→ Supplied text
# # # #

#panfrost on 2022-11-02 — irc logs at oftc.irclog.whitequark.org

2022-10-28 18:37 alyssa changed the topic of #panfrost to: Panfrost - FLOSS Mali Midgard + Bifrost + Valhall - Logs https://oftc.irclog.whitequark.org/panfrost - I don't know anything about WSI. That's my story and I'm sticking to it.

00:05 alyssa has joined #panfrost

00:06 <alyssa> cphealy: Did you get a chance to test the shadowing fix? thank you

00:06 <alyssa> Oh, you did, didn't see the email, whoops sorry

00:07 <alyssa> 1/2 perf drop on that benchmark ... that's very unfortunate :|

00:07 <cphealy> alyssa: I'm pretty confident that the tests I ran are valid. I used the latest released glmark2-es2-wayland with TOT Mesa.

00:07 <cphealy> That I don't see any of the benefit you mentioned though gives me a little concern that I did something wrong.

00:08 <cphealy> Which specific glmark2 benchmark would you expect to improve?

00:08 <alyssa> cphealy: right

00:08 <alyssa> The new solution will use somewhat more CPU in exchange for a lot less GPU on certain workloads

00:08 <alyssa> I can easily see that being a huge win for me on RK3399 (fast CPU, slow GPU) but not so much on your board (fast GPU, slow CPU)...

00:09 <cphealy> When you tested, were you using a SoC with big ARM cores?

00:09 <alyssa> Ye

00:09 <cphealy> Any chance you can re-run on RK3399 with the big cores turned off?

00:12 <alyssa> Any hint how to do that? :)

00:13 <cphealy> Not yet, give me a few min though.. ;-)

00:13 <alyssa> thanks

00:13 <alyssa> (won't be able to for ~45 minutes, no rush)

00:19 <alpernebbi> taskset -c 0-3 or echo 0 | sudo tee /sys/devices/system/cpu/cpu{4,5}/online might work

00:19 <alyssa> alpernebbi: thanks!

00:19 hanetzer1 has joined #panfrost

00:20 <cphealy> alpernebbi: you beat me to it!

00:21 hanetzer has quit [Ping timeout: 480 seconds]

00:21 <cphealy> The cpu number can be different on different platforms so which cores are the big cores should first be determined to know what cpu numbers to disable.

00:21 <alyssa> yeah, but alpernebbi has the same machine I do :)

00:22 <alpernebbi> got the sysfs one from https://astr0baby.wordpress.com/2020/01/12/pinebookpro-virtualization/

00:23 <cphealy> Ahh, it's probably the right answer then... ;-)

00:23 <alyssa> alpernebbi: Also, boo, I made it years without thinking "hexacore" and almost managed to forget it ;)

# # # #

→ Information
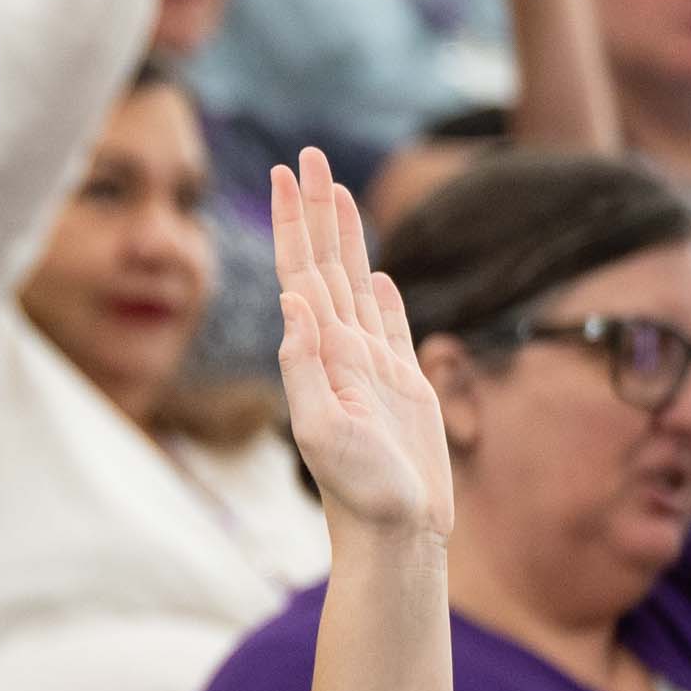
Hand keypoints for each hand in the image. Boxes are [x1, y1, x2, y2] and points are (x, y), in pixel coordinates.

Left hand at [272, 149, 451, 541]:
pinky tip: (376, 273)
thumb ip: (304, 369)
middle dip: (314, 208)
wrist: (395, 535)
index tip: (285, 170)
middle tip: (306, 154)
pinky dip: (382, 294)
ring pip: (356, 282)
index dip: (294, 220)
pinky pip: (391, 326)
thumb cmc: (360, 494)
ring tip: (334, 193)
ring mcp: (373, 366)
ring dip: (344, 237)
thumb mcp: (324, 432)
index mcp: (320, 354)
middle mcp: (341, 351)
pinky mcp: (404, 386)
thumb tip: (291, 300)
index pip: (301, 270)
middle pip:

# # # #

→ Work instructions
(1) Answer these from the #panfrost chat log:
(a) Which glmark2 build and which Mesa did cphealy test with?
(b) According to alyssa, what does the new solution trade for what?
(c) From which web page did alpernebbi get the sysfs command?
(2) Extend the #panfrost chat log by writing the next several messages that follow its final line.
The listing was taken from a separate source.

→ Answers to the tasks
(1)
(a) The latest released glmark2-es2-wayland, with TOT Mesa.
(b) It uses somewhat more CPU in exchange for a lot less GPU on certain workloads.
(c) https://astr0baby.wordpress.com/2020/01/12/pinebookpro-virtualization/

(2)
00:23 <cphealy> For other platforms, one can check the "cpu_capacity" sysfs for each CPU core to see which ones have the higher capacity.

00:25 <cphealy> https://linux.kernel.narkive.com/RsUCB0A4/patch-v7-repost-9-9-arm64-add-sysfs-cpu-capacity-attribute

00:25 paulk-bis has joined #panfrost

00:27 paulk has quit [Ping timeout: 480 seconds]

00:29 <alpernebbi> a bit sleepy, so I thought "what is hexacore, some genre of music" for a moment

00:29 <alyssa> hahaha

00:29 <alyssa> "hex core" maybe?

00:29 <alyssa> I can't remember the silly marketing back when rk3399 was new and shint

00:30 <cphealy> 2 big cores and 4 little cores

00:30 <alpernebbi> hex core sounds like some magic artifact

00:30 <cphealy> that's hexacore

00:31 <alpernebbi> cphealy: yeah latin for 6 or something

00:32 <alpernebbi> just having a sleepy moment

00:33 <cphealy> ;-)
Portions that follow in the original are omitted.